No the angled frets have a much more subtle effect on bends than the scenarios you're describing - even on the extreme ends of the fretboard. It takes slightly more effort to bend along a fret that's angled away from the bridge and slightly less effort to bend along a fret that's angled towards the bridge.


----------



## Explorer (May 29, 2012)

I was trying to use a local 9-string fanned fret last summer, and anything below the parallel fret (towards the headstock) was problematic for me with my right hand. 

Nice guitar, and I told the builder I'd be interested if he ever wanted to do something with straight frets (he wasn't), but that time invested was just what I needed in terms of making up my mind regarding what works for me... and what doesn't.


----------



## Durero (May 29, 2012)

^ That sounds fair enough.

Like I said above, for a player like me who mostly has my left (fretting) hand in a lower position than my right (picking) that issue would be solved in a very satisfying way (for me) by designing the perpendicular fret at the 5th fret.


If you want equal ease of playing for your fretting hand even below the 5th fret - say all the way to the open position - have you considered the scenario of having a straight nut and angled bridge?

From the way I post about fanned frets I probably sound like some kind of fanned fret crusader  so I'll just say that I'm not trying to sell you on anything and I fully respect your preference for straight frets.
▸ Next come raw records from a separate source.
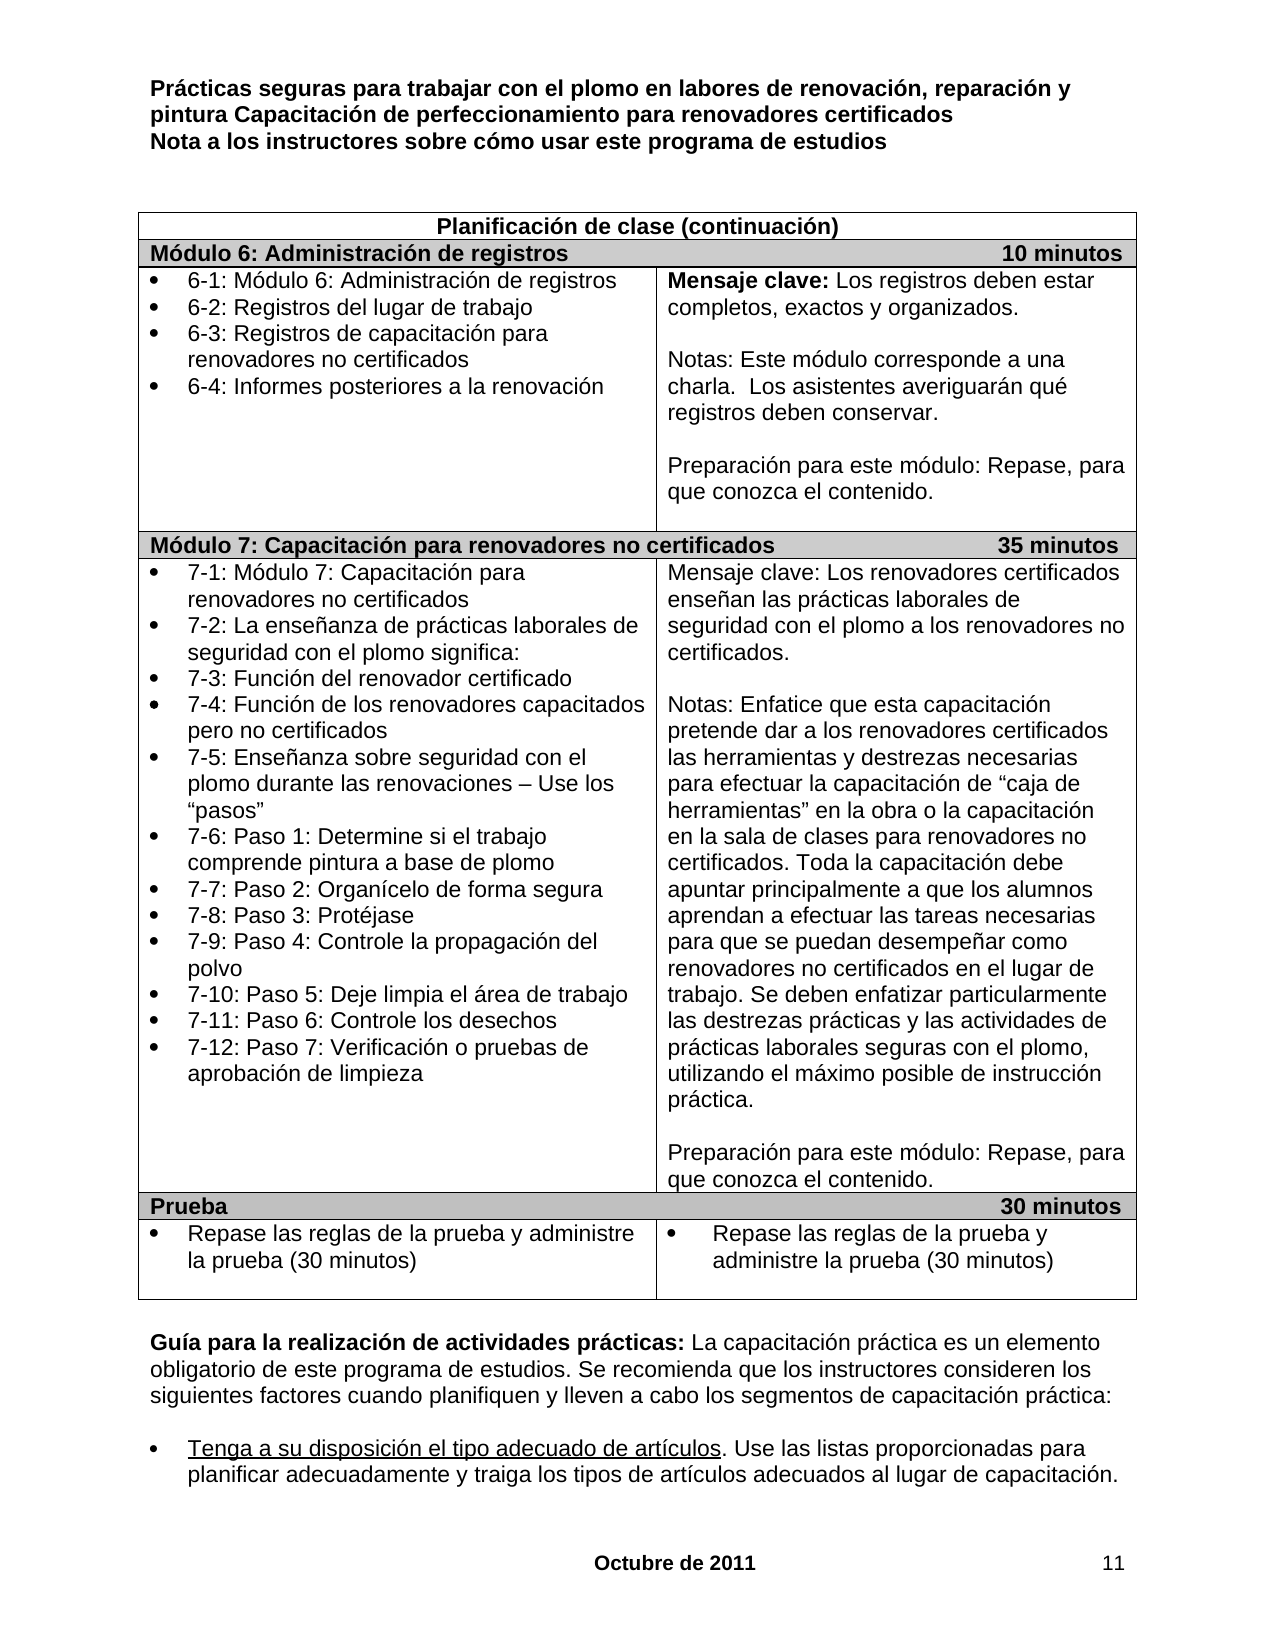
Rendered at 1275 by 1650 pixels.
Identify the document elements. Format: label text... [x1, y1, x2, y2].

table_cell 6-1: Módulo 6: Administración de registros 6-2: Registros del lugar de trabajo 6-3: Registros de capacitación para renovadores no certificados 6-4: Informes posteriores a la renovación [139, 268, 656, 531]
table_cell Módulo 6: Administración de registros 10 minutos [139, 240, 1136, 266]
table_cell Módulo 7: Capacitación para renovadores no certificados 35 minutos [139, 532, 1136, 558]
list Tenga a su disposición el tipo adecuado de artículos. Use las listas proporcionadas para planificar adecuadamente y traiga los tipos de artículos adecuados al lugar de capacitación. [150, 1434, 1125, 1487]
table_cell 7-1: Módulo 7: Capacitación para renovadores no certificados 7-2: La enseñanza de prácticas laborales de seguridad con el plomo significa: 7-3: Función del renovador certificado 7-4: Función de los renovadores capacitados pero no certificados 7-5: Enseñanza sobre seguridad con el plomo durante las renovaciones – Use los “pasos” 7-6: Paso 1: Determine si el trabajo comprende pintura a base de plomo 7-7: Paso 2: Organícelo de forma segura 7-8: Paso 3: Protéjase 7-9: Paso 4: Controle la propagación del polvo 7-10: Paso 5: Deje limpia el área de trabajo 7-11: Paso 6: Controle los desechos 7-12: Paso 7: Verificación o pruebas de aprobación de limpieza [139, 559, 656, 1192]
table_header Planificación de clase (continuación) [139, 213, 1136, 239]
table_cell Prueba 30 minutos [139, 1193, 1136, 1219]
text Guía para la realización de actividades prácticas: La capacitación práctica es un elemento obligatorio de este programa de estudios. Se recomienda que los instructores consideren los siguientes factores cuando planifiquen y lleven a cabo los segmentos de capacitación práctica: [150, 1329, 1125, 1408]
table_cell Repase las reglas de la prueba y administre la prueba (30 minutos) [657, 1220, 1136, 1299]
table_cell Repase las reglas de la prueba y administre la prueba (30 minutos) [139, 1220, 656, 1299]
table_cell Mensaje clave: Los renovadores certificados enseñan las prácticas laborales de seguridad con el plomo a los renovadores no certificados. Notas: Enfatice que esta capacitación pretende dar a los renovadores certificados las herramientas y destrezas necesarias para efectuar la capacitación de “caja de herramientas” en la obra o la capacitación en la sala de clases para renovadores no certificados. Toda la capacitación debe apuntar principalmente a que los alumnos aprendan a efectuar las tareas necesarias para que se puedan desempeñar como renovadores no certificados en el lugar de trabajo. Se deben enfatizar particularmente las destrezas prácticas y las actividades de prácticas laborales seguras con el plomo, utilizando el máximo posible de instrucción práctica. Preparación para este módulo: Repase, para que conozca el contenido. [657, 559, 1136, 1192]
table_cell Mensaje clave: Los registros deben estar completos, exactos y organizados. Notas: Este módulo corresponde a una charla. Los asistentes averiguarán qué registros deben conservar. Preparación para este módulo: Repase, para que conozca el contenido. [657, 268, 1136, 531]
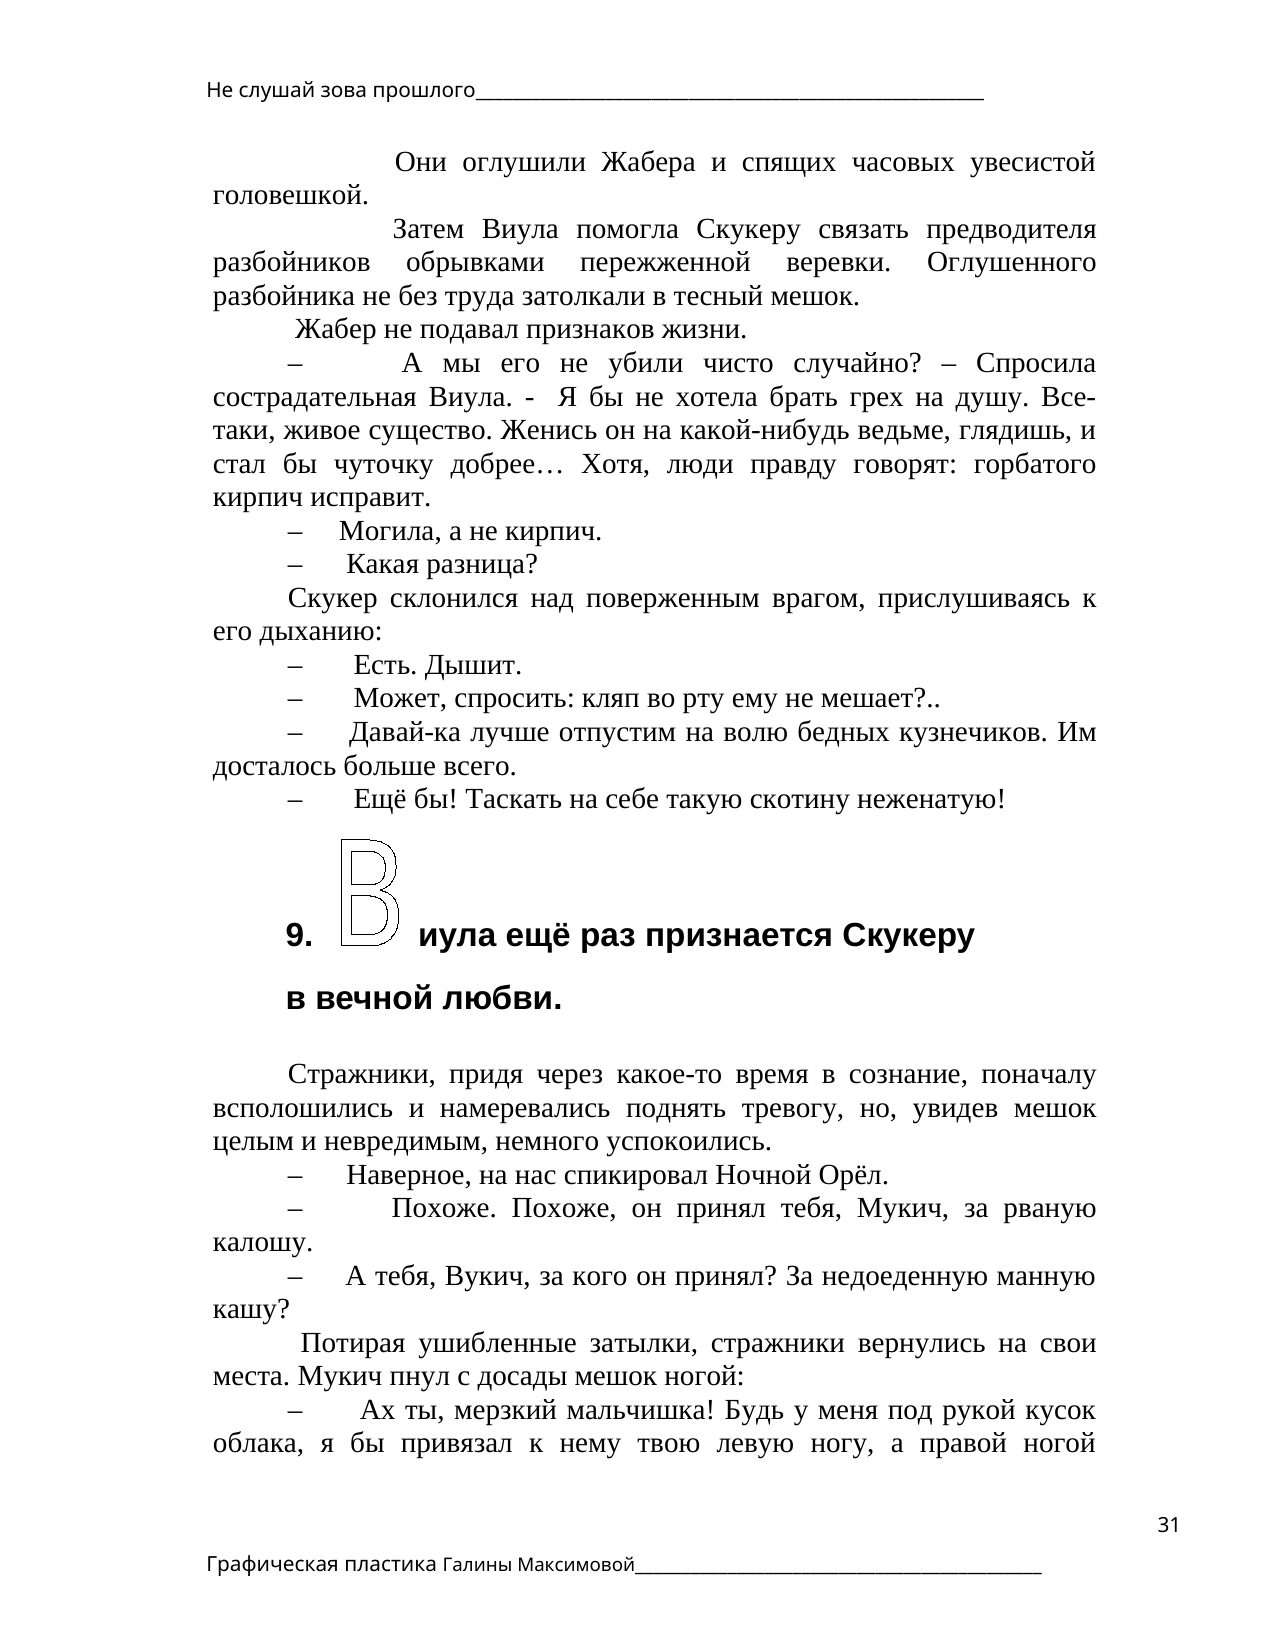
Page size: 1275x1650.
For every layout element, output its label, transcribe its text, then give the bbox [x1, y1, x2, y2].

subtitle в вечной любви. [138, 978, 1097, 1017]
text – А тебя, Вукич, за кого он принял? За недоеденную манную кашу? [213, 1258, 1097, 1325]
text Стражники, придя через какое-то время в сознание, поначалу всполошились и намеревались поднять тревогу, но, увидев мешок целым и невредимым, немного успокоились. [213, 1056, 1097, 1157]
text Скукер склонился над поверженным врагом, прислушиваясь к его дыханию: [213, 580, 1097, 647]
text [213, 1392, 1097, 1459]
text – Наверное, на нас спикировал Ночной Орёл. [213, 1157, 1097, 1191]
text – Ещё бы! Таскать на себе такую скотину неженатую! [213, 781, 1097, 815]
text – Может, спросить: кляп во рту ему не мешает?.. [213, 681, 1097, 714]
text – Могила, а не кирпич. [213, 513, 1097, 546]
text Затем Виула помогла Скукеру связать предводителя разбойников обрывками пережженной веревки. Оглушенного разбойника не без труда затолкали в тесный мешок. [213, 211, 1097, 312]
text Потирая ушибленные затылки, стражники вернулись на свои места. Мукич пнул с досады мешок ногой: [213, 1325, 1097, 1392]
subtitle 9. иула ещё раз признается Скукеру [138, 840, 1097, 953]
text Они оглушили Жабера и спящих часовых увесистой головешкой. [213, 144, 1097, 211]
text – Есть. Дышит. [213, 647, 1097, 681]
text Жабер не подавал признаков жизни. [213, 312, 1097, 345]
text – Какая разница? [213, 546, 1097, 580]
text – Похоже. Похоже, он принял тебя, Мукич, за рваную калошу. [213, 1191, 1097, 1258]
text – Давай-ка лучше отпустим на волю бедных кузнечиков. Им досталось больше всего. [213, 714, 1097, 781]
text – А мы его не убили чисто случайно? – Спросила сострадательная Виула. - Я бы не хотела брать грех на душу. Все-таки, живое существо. Женись он на какой-нибудь ведьме, глядишь, и стал бы чуточку добрее… Хотя, люди правду говорят: горбатого кирпич исправит. [213, 345, 1097, 513]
I am genuinely interested to hear your opinion on the straight nut & angled bridge design and if you think it could be an ergonomic gain for both hands.



On side note, I'm curious to learn who this builder is who _refused_ to consider straight frets. Sounds like someone I'd get along with


----------



## Stealthdjentstic (May 29, 2012)

One other thing Leo forgot to mention is the great feature all fanned fret guitars come with...






The ability to keep morons who think your frets were installed completely wrong AWAY from your guitar  No more sweaty and questionable people asking to touch your pride and joy!


----------



## Explorer (May 29, 2012)

Stealthdjentstic said:


> No more sweaty and questionable people asking to touch your pride and joy!



Why would someone even consider asking to touch my woman?


----------



## Go To Bed Jessica (May 29, 2012)

Durero said:


> No the angled frets have a much more subtle effect on bends than the scenarios you're describing - even on the extreme ends of the fretboard. It takes slightly more effort to bend along a fret that's angled away from the bridge and slightly less effort to bend along a fret that's angled towards the bridge.



Thank you! That question has been in the back of my mind ever since I first saw a picture of a fanned fret guitar in a magazine about 15 years ago! 

I have still not had a chance to play one. Something I would definitely love to try at some point.

Sorry for the hijack - as you were!


----------